Diffuse reflectance spectroscopy system

The DRS experimental setup is illustrated in Fig. 2. Light from a broadband tungsten halogen lamp (HL-2000-HP, Ocean Optics) is coupled into an Ocean Optics fibre probe, which consists of 6 multimode fibres surrounding a single fibre in the center (see inset in Fig. 2). The fibre core size is 400 μm, and the diameter of each fibre and the seperation between the centers of neighboring fibres are ~480 μm. The six peripheral fibres are used for illumination while the central fibre collects the diffusely reflected light and delivers it to the G-Fresnel smartphone spectrometer.

Figure 2.

Figure 2

Schematic diagram of the diffuse reflectance spectroscopy experimental system by using the G-Fresnel smartphone spectrometer.

Tissue phantom preparation

The liquid tissue phantom samples are mixtures of human hemoglobin (H0267, Sigma-Aldrich Co. LLC) as the absorber and 1-µm polystyrene microspheres (07310–15, Polysciences, Inc.) as the scatterers dispersed in water. The polystyrene microspheres are used to simulate tissue scattering. Hemoglobin, as the sole absorber in this sample, determines the absorption of the sample following Beer-Lambert Law. Here, we prepared 16 phantoms, which cover a hemoglobin (100% oxidized) concentration range from 5.39 to 36.16 μM in water, by fixing the number of microspheres and titrating the hemoglobin.

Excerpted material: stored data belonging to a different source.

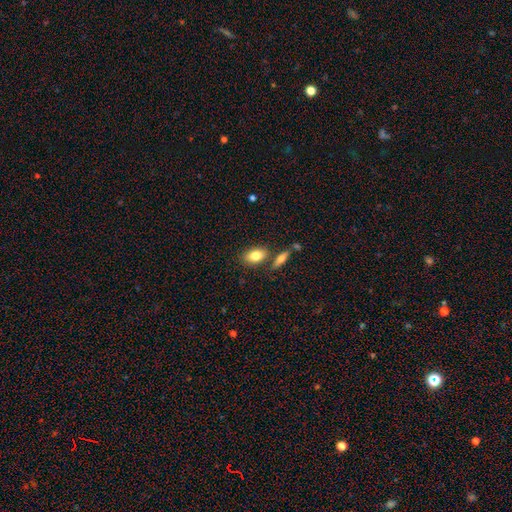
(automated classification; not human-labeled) smooth-or-featured: smooth: 80% | featured or disk: 13% | star or artifact: 7%
  how-rounded: in between: 87% | round: 9% | cigar-shaped: 4%
  merging: none: 71% | merger: 14% | minor disturbance: 12% | major disturbance: 3%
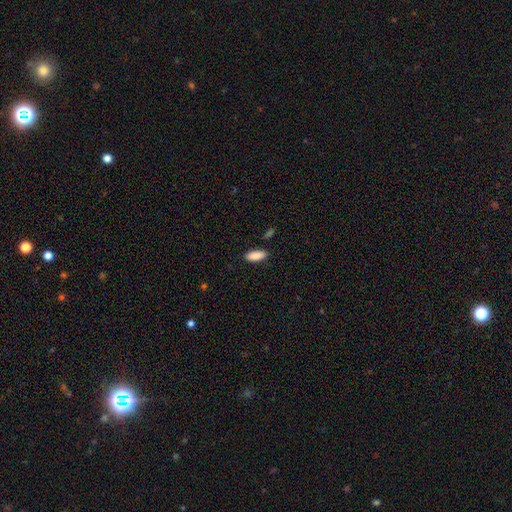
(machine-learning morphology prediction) A smooth galaxy with no disk features (90%) that is in between round and cigar-shaped (75%). Merging: none (87%).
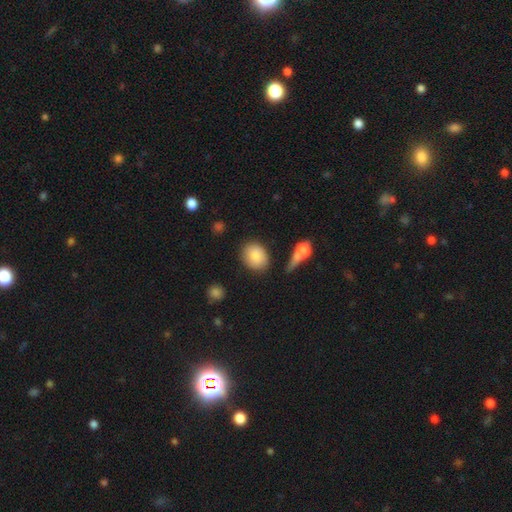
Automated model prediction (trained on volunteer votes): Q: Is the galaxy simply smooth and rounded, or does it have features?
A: smooth — 83%.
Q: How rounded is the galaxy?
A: round — 54%.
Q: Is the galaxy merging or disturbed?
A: none — 78%.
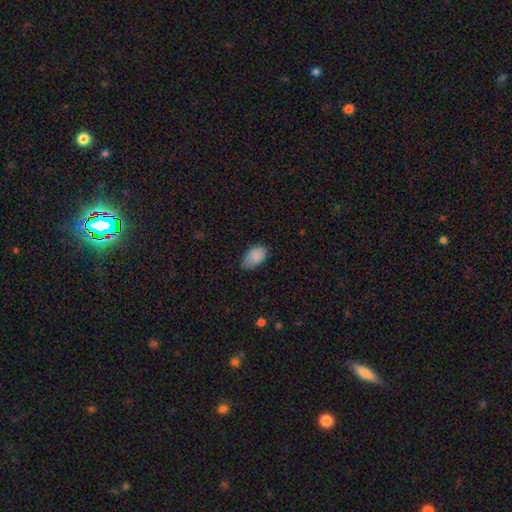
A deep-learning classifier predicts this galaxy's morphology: Smooth or featured?
  - smooth: 87% *
  - star or artifact: 7%
  - featured or disk: 6%
How rounded?
  - in between: 92% *
  - round: 7%
  - cigar-shaped: 1%
Merging?
  - none: 59% *
  - minor disturbance: 33%
  - major disturbance: 6%
  - merger: 1%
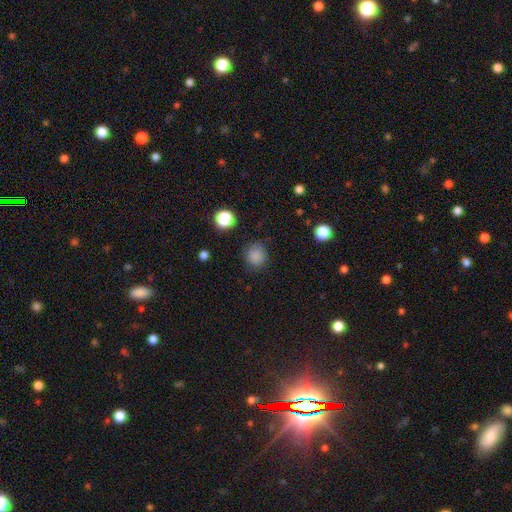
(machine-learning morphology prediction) smooth_or_featured: smooth (p=0.84) [alt: star or artifact p=0.12]
how_rounded: round (p=0.86) [alt: in between p=0.13]
merging: none (p=0.83) [alt: minor disturbance p=0.12]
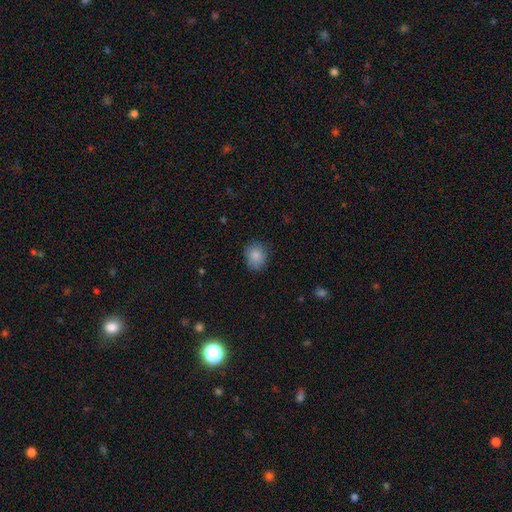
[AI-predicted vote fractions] This appears to be a smooth galaxy with no disk features (85%) that is round (65%). Merging: none (81%).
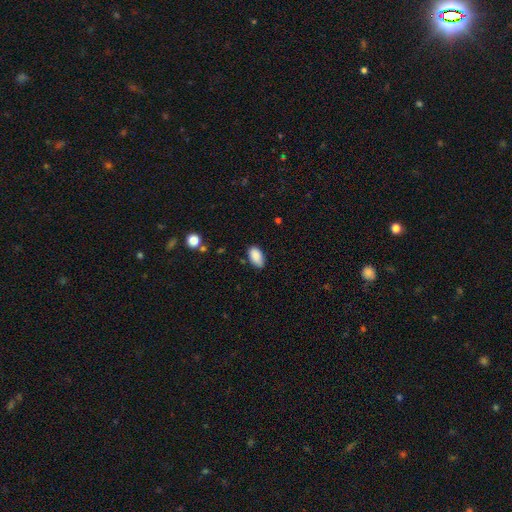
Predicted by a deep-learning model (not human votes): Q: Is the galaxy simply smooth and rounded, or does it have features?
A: smooth — 88%.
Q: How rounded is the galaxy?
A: in between — 94%.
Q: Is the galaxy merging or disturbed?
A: none — 76%.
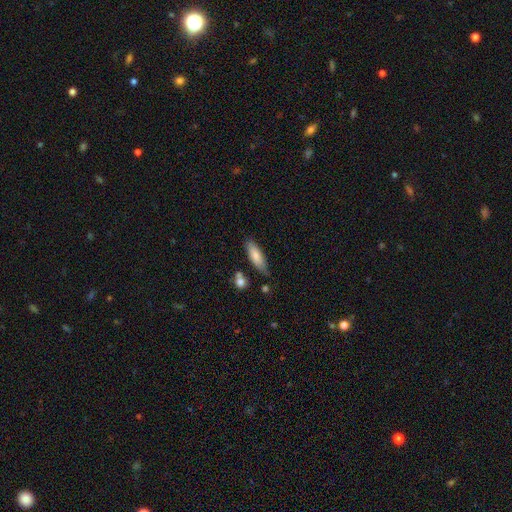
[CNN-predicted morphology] smooth-or-featured: smooth: 80% | featured or disk: 14% | star or artifact: 6%
  how-rounded: in between: 54% | cigar-shaped: 44% | round: 2%
  merging: none: 74% | minor disturbance: 17% | merger: 5% | major disturbance: 3%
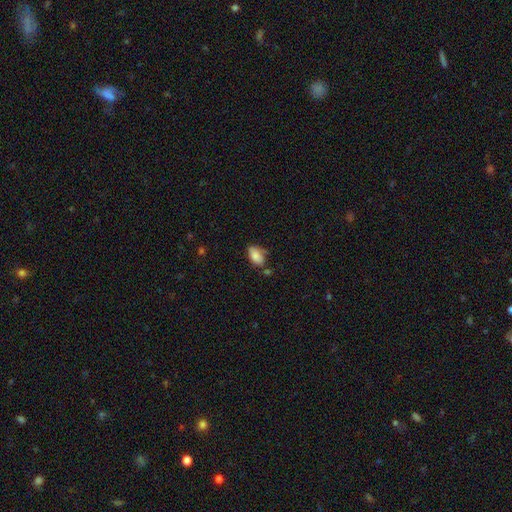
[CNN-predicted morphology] type=smooth (84%); roundness=in between (93%); merging=none (59%).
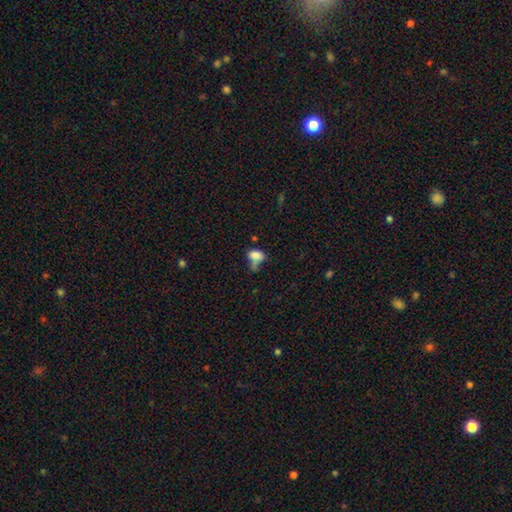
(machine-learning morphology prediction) This is likely a smooth galaxy (76%). How rounded: clearly in between (83%). Merging: marginally merger (32%).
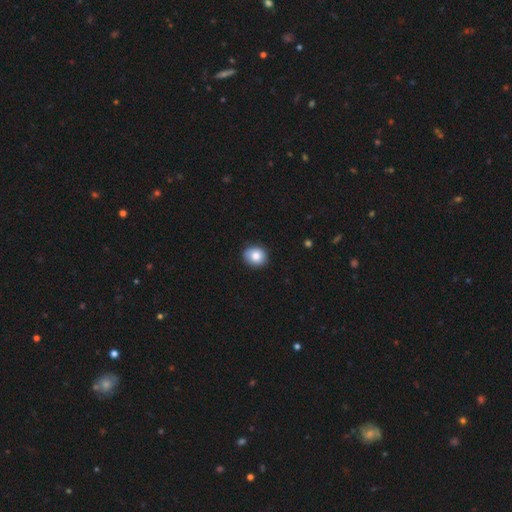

Tissue phantom measurement

In order to measure the diffuse reflectance spectrum, the tip of the fibre probe was brought into contact with the phantom surface and a magnetic stirrer was used to ensure a uniform colloidal suspension of the microspheres throughout the measurements. Individual spectrum was measured from each phantom using the fibre probe and the G-Fresnel smartphone spectrometer with an integration time of 3.6 seconds. Immediately after all phantom measurements, the probe tip was placed in contact with a reflectance standard (Spectralon® SRS-99, LabSphere, Inc.) that has a flat reflectivity across all wavelengths. Experiments were performed at room temperature with ambient light on. Initially, a background measurement was also performed, which accounts the contribution from ambient light. This background spectrum was then subtracted from the measured diffuse reflectance and reference spectra. For comparison, a benchtop DRS system17 was also utilized to obtain a diffuse reflectance spectrum from each of the same 16 phantoms.

Retrieval model

A Monte Carlo (MC) inverse model37 of reflectance is used to extract the phantom absorption coefficient µa(λ) and reduced scattering coefficient µsʹ(λ) as well as hemoglobin concentrations (100% HbO2) from the phantom spectrum between 430–630 nm. The wavelength range of 430–630 nm was selected to include the hemoglobin absorption peaks while avoiding those with low signal-to-noise ratio (e.g., between 400–430 nm). In each MC inversion, one of the phantoms was selected as the reference (with known µa(λ), µsʹ(λ) and reflectance spectrum) to analyze all the other phantoms. This process was repeated 16 times, in which each of the phantoms was used as the reference once. Finally the mean < µa(λ) > and < µsʹ(λ) > and their standard deviations (or error bars) across the 16 reference phantoms were calculated.

Results

Wavelength resolution characterization of the G-Fresnel smartphone spectrometer

The spectral resolution of the G-Fresnel smartphone spectrometer is characterized through a tunable narrow-band (<1 nm) calibration source created by passing a supercontinuum beam through a monochromator (PI Acton SpectraPro). The wavelength is increased at a step of 50 nm. At each wavelength, a spectrum of the calibration source is captured by using the smartphone spectrometer. Results are presented in Fig. 1c. Full-width at half-maximum (FWHM) values are determined at several representative wavelengths and are listed in the figure, indicating a wavelength resolution of about 5 nm. The spectrometer can be used within a wavelength range covering the visible and the near infrared region (~400 nm–1000 nm, limited by the sensitivity of the CMOS detector).

Tissue phantom experiment

To examin the feasibility of quantitative measurement of hemoglobin concenetration and scattering in tissue, we have used the DRS experimental system to perform proof-of-concept studies on the liquid tissue phantoms.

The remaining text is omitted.